NATASHA Johnston, the founder and director of Drought Angels, which supports drought-stricken farming families, was named as the Queensland Local Hero at the annual Queensland Australian of the Year awards at a ceremony in Brisbane last night.
Queensland Premier Annastacia Palaszczuk said the awards acknowledge their outstanding commitment to making a positive difference to their communities, the state, the nation and the world.
“This recognition also encourages us after a challenging year that a brighter future is always achievable with hard work, devotion and compassion,” she said.
“There were four nominees in each of the four categories, and they all deserve our gratitude and admiration.”
Drought Angels is a service that delivers care packages and financial assistance to thousands of drought-stricken farming families across Queensland and New South Wales.

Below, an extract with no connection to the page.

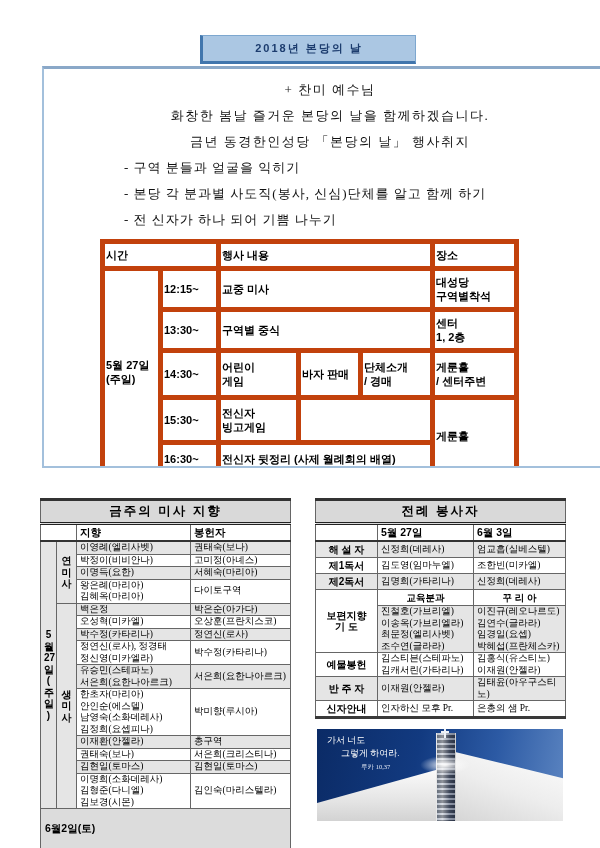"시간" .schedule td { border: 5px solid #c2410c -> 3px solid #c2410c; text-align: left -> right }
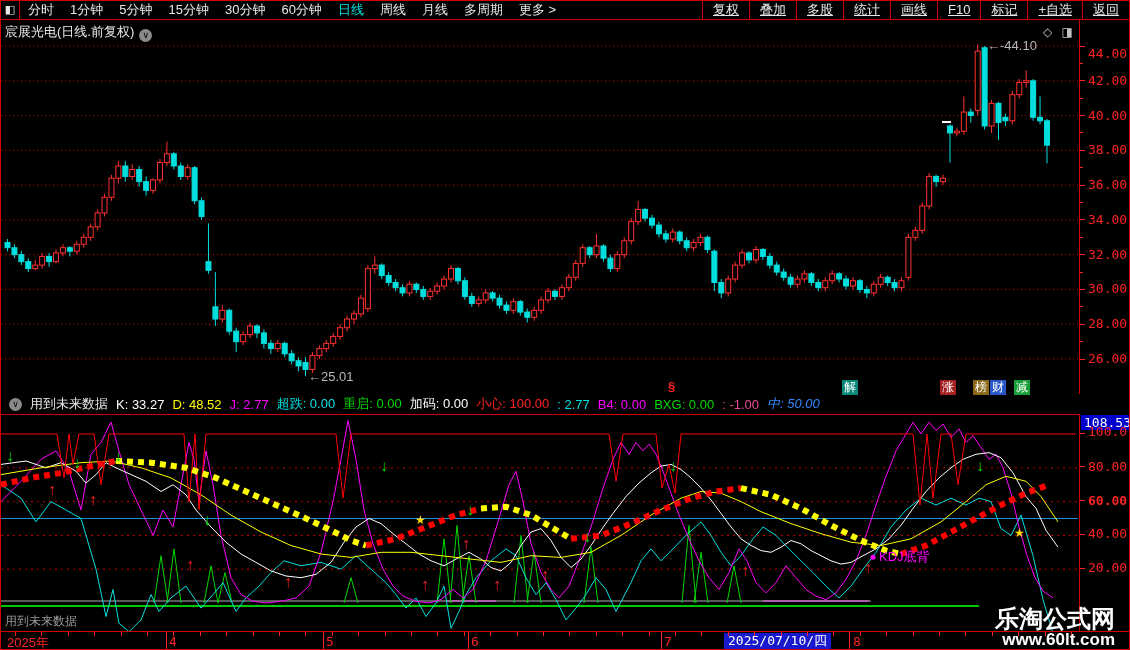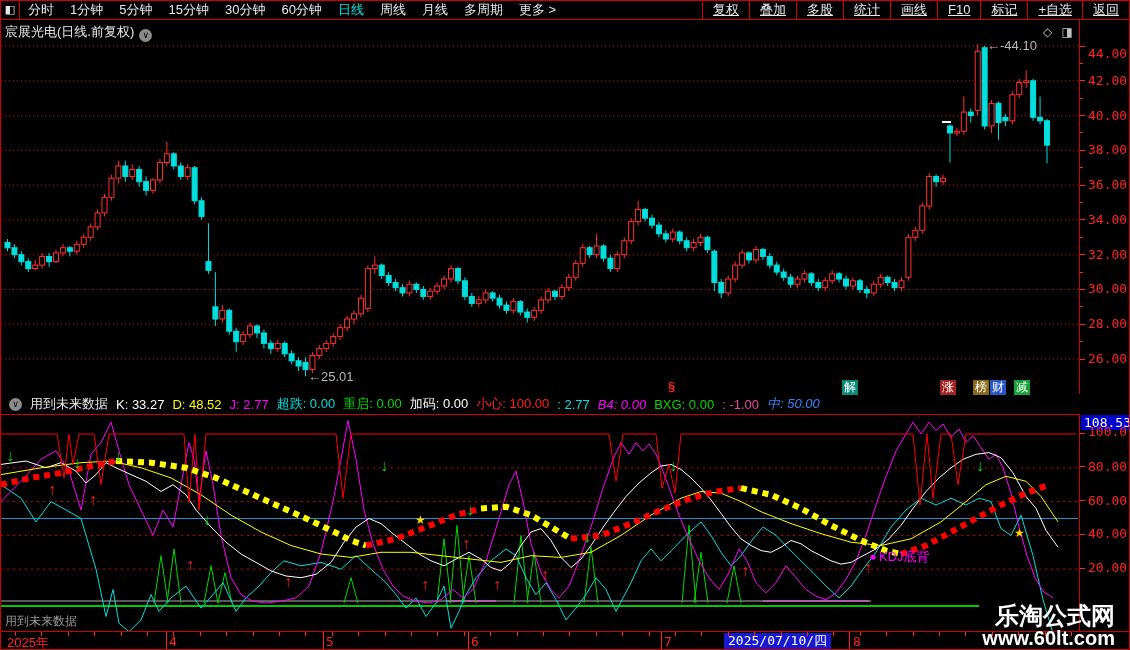"B4: 0.00" span.fld { font-style: italic -> none }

Natasha and her friend Nicki Blackwell were inspired to help after hearing stories of farmers struggling to put food on the table.
After loading a ute with supplies to take to one family in 2014, they soon started responding to calls for assistance from other families in urgent need.
Drought Angels is a unique service that provides a listening ear in addition to financial assistance and food hampers.
This personalised support is a lifeline for farmers who often don’t reach out for help.
Natasha’s work plays a vital role in reducing rates of depression and suicide, as well as helping to keep farmers on their land.
“Queensland’s Local Hero award for Natasha Johnston reflects her hard work and dedication with Drought Angels, delivering care packages and financial support to thousands of farming families across Queensland and New South Wales,” the Premier said.
“This is a lifeline for farmers enduring drought conditions.
“Natasha’s work is helping to keep them on their land and is also helping to address the rate of suicide and depression.”
The Queensland Australian of the Year recipients will now represent the state at the national awards.